▸ **Actions to take**
1/ Return the passage of the self-stabilizing 4K action camera thread from "## mojo maestro" up to and including "Snapshow in 3....2....1.....", copied word for word.
2/ Resume the forum thread about the self-stabilizing 4K action camera, starting right after its final post.

▸ **Provided passage**
# Self-stabilizing 4K Action Camera



## wrathfuldeity (Oct 5, 2007)

come on post up some real and raw footy....maybe some board mounted...let us see if it really works


----------



## mojo maestro (Jan 6, 2009)

Hey Gymbol.................take yer spam........and shove it waaaaaaaay up yer ass.................when yer done..........you can fuck off.........


----------



## PlanB (Nov 21, 2014)

Snapshow in 3....2....1.....


----------



## 16gkid (Dec 5, 2012)

Looks cool and price is on point, ill be keeping an eye on this https://www.indiegogo.com/projects/gimbalcam-self-stabilizing-4k-action-camera-photography#/


----------



## patrickcalderon (Nov 29, 2017)

*Here is a video that proves GimbalCam works great for capturing killer video while sn*

Here is a video that proves GimbalCam works great for capturing killer video while snowboarding! 














GimbalCam said:


> Hi, snowboarders! I am so excited to introduce you guys our GimbalCam, which is a self-stabilizing 4K action camera!
> 
> GimbalCam captures shake-free smooth cinematic videos. Anyone can shoot like a Pro! It's more powerful than Gopro!
> 
> ...


----------



## phillyphan (Sep 22, 2016)

Damn, if it looks like that you'll have my money.


----------



## basser (Sep 18, 2015)

this technically classifies as spam but it's actually good haha


----------



## 16gkid (Dec 5, 2012)

basser said:


> this technically classifies as spam but it's actually good haha


If members want to see the content and its only posted once, is it really spam?

▸ **Extracted data**
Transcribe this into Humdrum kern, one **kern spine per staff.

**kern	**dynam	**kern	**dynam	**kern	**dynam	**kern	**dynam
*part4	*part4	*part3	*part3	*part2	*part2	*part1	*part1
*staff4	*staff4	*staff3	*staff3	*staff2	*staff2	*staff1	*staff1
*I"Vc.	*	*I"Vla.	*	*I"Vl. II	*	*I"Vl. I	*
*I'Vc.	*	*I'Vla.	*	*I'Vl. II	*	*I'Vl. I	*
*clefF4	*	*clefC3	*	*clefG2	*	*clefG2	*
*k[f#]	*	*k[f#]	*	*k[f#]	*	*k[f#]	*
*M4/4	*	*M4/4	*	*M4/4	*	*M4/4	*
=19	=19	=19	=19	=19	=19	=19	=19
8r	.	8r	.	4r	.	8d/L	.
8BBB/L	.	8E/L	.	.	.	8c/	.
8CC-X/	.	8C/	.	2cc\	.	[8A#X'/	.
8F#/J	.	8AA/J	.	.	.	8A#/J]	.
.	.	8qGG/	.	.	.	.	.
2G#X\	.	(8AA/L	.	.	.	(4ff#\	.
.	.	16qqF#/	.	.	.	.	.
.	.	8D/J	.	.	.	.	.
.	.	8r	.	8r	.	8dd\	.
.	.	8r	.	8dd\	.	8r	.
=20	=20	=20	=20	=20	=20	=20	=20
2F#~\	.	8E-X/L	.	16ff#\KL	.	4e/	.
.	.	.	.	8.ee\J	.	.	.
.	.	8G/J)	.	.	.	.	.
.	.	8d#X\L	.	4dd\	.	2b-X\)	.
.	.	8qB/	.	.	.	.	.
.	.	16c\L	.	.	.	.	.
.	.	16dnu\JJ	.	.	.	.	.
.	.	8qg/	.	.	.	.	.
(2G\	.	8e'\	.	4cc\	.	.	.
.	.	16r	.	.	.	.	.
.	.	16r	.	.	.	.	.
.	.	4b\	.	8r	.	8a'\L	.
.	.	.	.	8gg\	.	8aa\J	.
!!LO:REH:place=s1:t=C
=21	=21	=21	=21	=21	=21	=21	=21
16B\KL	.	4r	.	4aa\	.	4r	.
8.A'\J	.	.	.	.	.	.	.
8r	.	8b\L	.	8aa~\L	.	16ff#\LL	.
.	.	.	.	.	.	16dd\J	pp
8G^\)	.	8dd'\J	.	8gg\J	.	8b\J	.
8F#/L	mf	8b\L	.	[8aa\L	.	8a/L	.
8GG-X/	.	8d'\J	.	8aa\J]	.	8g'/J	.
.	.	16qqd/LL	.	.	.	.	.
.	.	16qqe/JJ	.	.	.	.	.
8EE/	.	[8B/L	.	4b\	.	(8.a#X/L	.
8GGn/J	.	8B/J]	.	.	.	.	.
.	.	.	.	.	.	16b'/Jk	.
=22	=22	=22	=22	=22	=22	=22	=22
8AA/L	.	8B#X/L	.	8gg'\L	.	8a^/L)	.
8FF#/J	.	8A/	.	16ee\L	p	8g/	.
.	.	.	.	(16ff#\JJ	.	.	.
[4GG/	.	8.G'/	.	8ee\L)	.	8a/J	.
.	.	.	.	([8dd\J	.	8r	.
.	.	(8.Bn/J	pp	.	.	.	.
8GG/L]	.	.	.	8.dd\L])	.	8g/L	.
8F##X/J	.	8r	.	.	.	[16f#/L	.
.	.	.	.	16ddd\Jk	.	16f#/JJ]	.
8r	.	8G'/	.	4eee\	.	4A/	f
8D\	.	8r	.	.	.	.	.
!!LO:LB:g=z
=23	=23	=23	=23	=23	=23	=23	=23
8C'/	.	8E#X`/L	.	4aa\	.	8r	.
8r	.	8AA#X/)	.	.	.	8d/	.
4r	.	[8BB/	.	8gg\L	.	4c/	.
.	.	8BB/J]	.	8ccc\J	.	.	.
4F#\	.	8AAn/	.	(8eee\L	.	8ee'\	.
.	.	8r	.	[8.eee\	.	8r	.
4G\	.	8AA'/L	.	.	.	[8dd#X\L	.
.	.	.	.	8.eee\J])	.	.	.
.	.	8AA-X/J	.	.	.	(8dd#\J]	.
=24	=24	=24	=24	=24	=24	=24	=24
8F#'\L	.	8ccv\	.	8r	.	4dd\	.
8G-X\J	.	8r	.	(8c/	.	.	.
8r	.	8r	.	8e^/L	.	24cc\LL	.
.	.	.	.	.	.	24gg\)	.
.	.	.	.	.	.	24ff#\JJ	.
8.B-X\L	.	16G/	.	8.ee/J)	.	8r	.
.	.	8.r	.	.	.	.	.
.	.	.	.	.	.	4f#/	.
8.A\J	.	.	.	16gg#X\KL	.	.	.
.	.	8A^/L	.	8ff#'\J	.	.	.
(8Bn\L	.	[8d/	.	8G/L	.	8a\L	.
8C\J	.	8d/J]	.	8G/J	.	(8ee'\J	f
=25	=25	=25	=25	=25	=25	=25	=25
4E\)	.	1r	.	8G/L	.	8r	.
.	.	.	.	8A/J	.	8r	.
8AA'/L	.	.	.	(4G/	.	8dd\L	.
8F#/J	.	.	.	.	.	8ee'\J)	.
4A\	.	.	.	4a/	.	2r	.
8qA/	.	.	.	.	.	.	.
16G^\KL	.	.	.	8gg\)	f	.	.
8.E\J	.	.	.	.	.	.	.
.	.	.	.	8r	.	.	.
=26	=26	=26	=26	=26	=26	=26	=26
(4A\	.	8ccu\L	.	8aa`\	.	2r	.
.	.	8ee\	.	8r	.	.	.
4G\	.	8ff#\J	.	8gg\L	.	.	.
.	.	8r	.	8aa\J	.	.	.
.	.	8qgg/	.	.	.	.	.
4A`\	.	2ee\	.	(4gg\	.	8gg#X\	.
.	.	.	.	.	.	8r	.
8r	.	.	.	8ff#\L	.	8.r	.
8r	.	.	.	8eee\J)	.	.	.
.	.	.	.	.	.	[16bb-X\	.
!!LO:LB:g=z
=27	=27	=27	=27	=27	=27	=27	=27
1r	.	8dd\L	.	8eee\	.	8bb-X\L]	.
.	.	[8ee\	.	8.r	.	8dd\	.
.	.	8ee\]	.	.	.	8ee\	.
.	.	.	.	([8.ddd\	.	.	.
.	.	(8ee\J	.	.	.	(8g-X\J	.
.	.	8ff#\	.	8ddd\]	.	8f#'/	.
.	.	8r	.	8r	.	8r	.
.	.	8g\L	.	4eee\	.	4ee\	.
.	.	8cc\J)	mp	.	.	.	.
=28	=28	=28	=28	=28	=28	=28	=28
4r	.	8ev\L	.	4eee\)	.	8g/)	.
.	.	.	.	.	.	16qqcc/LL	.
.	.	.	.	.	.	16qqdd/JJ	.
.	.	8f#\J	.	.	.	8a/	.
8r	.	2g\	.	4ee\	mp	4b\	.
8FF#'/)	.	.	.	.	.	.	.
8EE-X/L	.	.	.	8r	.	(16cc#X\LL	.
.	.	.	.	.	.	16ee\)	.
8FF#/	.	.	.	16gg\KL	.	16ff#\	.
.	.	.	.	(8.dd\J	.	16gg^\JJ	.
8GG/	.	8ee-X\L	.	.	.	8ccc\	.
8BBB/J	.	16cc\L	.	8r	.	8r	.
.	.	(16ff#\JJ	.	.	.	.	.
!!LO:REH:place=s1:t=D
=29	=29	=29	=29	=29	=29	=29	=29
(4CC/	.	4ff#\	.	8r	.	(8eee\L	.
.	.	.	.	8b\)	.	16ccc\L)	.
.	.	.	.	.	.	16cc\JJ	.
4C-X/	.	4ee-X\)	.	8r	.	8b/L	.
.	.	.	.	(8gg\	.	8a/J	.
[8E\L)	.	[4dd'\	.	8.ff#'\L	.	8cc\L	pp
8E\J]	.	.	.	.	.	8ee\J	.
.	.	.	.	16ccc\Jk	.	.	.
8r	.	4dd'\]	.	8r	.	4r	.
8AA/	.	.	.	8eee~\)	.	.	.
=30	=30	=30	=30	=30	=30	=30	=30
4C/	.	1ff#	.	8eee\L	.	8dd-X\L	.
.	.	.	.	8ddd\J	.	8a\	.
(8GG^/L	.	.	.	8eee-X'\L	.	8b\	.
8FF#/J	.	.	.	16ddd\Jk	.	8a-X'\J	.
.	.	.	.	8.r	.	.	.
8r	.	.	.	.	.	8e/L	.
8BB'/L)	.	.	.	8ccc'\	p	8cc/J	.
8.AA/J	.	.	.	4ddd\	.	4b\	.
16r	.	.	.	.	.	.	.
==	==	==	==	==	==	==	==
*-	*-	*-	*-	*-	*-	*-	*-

▸ **Answers for this exercise**
1/
## mojo maestro (Jan 6, 2009)

Hey Gymbol.................take yer spam........and shove it waaaaaaaay up yer ass.................when yer done..........you can fuck off.........


----------



## PlanB (Nov 21, 2014)

Snapshow in 3....2....1.....

2/
----------



## chomps1211 (Mar 30, 2011)

patrickcalderon said:


> Here is a video that proves GimbalCam works great for capturing killer video while snowboarding!


Bullshit!! It's a fake!! That shaky video on the L is crap! I dont have any gimbal & my piss poor GoPro footage isnt anywhere near that shaky. 

I've got footage every bit as stable as the one on the right without any gimbal. Hell,.. the footage I shot with the GP mounted to my bindings wasn't as bad as that shitty fake on the Left.

Guy's a Spammer & so is the douche posting sample videos trying to defend him.  :finger1:

-edit-
Look closely,... it's the *exact* same footage for both samples. The one on the L has been cropped a little tighter so the shakes could be added in post! :finger1:
The same dude is skiing in front of him in both samples. So either his "gimbal" magically filmed both shaky & stable footage at the same time? 

Save your money fellas,... It's total _BULLSHIT!!! _


----------



## 16gkid (Dec 5, 2012)

chomps1211 said:


> Bullshit!! It's a fake!! That shaky video on the L is crap! I dont have any gimbal & my piss poor GoPro footage isnt anywhere near that shaky.
> 
> I've got footage every bit as stable as the one on the right without any gimbal. Hell,.. the footage I shot with the GP mounted to my bindings wasn't as bad as that shitty fake on the Left.
> 
> ...


I don't even know where to start with this, holy shit do some research before putting out crazy statements like that


----------



## f00bar (Mar 6, 2014)

I kind of assumed they went down like this










I think the lack of nicotine has Chomps extra grumpy.


----------



## chomps1211 (Mar 30, 2011)

16gkid said:


> I don't even know where to start with this, holy shit do some research before putting out crazy statements like that


What did I say that was crazy?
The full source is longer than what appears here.